3D-Drucker-Hersteller MakerBot und Ultimaker vereinbaren Fusion

Die beiden 3D-DruckerHersteller MakerBot und Ultimaker gaben eine Vereinbarung über einen Unternehmenszusammenschluss bekannt.

Das neue Unternehmen wird von den bestehenden Investoren NPM Capital und Stratasys unterstützt und bekommt eine geplante Barinvestition von 62,4 Millionen US-Dollar, um Innovationen und die Expansion in neue Märkte voranzutreiben. Das neue Unternehmen wird von Nadav Goshen, dem derzeitigen CEO von MakerBot, und Jürgen von Hollen, dem derzeitigen CEO von Ultimaker, geleitet. Beide werden als Co-CEOs das Unternehmen leiten, wobei Nadav für den Betrieb und die F&E-Abteilung verantwortlich sein wird und Jürgen die wirtschaftlichen Funktionen übernimmt.
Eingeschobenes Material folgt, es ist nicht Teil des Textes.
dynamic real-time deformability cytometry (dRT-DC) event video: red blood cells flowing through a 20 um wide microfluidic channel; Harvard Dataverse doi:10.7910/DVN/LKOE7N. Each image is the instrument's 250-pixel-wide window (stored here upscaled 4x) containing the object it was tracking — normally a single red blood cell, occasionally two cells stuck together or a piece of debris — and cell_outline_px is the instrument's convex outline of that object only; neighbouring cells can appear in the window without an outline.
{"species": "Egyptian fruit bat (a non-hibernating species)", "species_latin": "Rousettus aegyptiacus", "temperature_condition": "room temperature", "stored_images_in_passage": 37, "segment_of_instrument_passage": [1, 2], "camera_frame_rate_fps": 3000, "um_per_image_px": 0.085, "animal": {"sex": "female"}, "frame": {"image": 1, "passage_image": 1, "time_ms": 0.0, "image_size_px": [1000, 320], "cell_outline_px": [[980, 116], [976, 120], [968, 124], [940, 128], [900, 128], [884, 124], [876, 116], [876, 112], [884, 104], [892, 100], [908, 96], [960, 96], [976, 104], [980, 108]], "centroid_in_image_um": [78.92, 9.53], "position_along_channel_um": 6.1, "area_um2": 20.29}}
„Dieser Zusammenschluss stellt einen wichtigen Meilenstein für Ultimaker und MakerBot dar“, erklärt Jürgen von Hollen. „Innovation und Wachstum sind beide entscheidend, um den Desktop-3D-Druck von einer Spezialtechnologie in den Mainstream der Wirtschaft zu bringen. Das neue Unternehmen wird seine kombinierte globale Präsenz mit Vertrieb und Betrieb in Nord- und Südamerika, EMEA und APAC nutzen und ausbauen.“

„Technologische Innovation ist von entscheidender Bedeutung, wenn es darum geht, die Verfügbarkeit von einfach zu bedienenden professionellen 3D-Drucklösungen zu erhöhen“, sagt Nadav Goshen. „Durch die Zusammenlegung unserer Teams und die zusätzliche Finanzierung können wir die Entwicklung fortschrittlicher Lösungen beschleunigen, um unseren Kunden ein breites Portfolio an Hardware- und Softwarelösungen für ein breites Spektrum an Kunden und Anwendungen zu bieten.“

Ziel des neuen Unternehmens ist es, einfach zu bedienende und zugängliche Desktop-3D-Drucklösungen für jede Anwendung anzubieten und gleichzeitig die Branche zu einer verantwortungsvollen und nachhaltigen Fertigung zu inspirieren.

Das neue Unternehmen wird seinen Hauptsitz sowohl in den Niederlanden als auch in New York, USA, haben. Die Transaktion steht unter dem Vorbehalt der Konsultation der zuständigen Arbeitnehmervertretungen und der behördlichen Genehmigungen. Der Abschluss der Transaktion wird derzeit für das zweite oder dritte Quartal 2022 erwartet.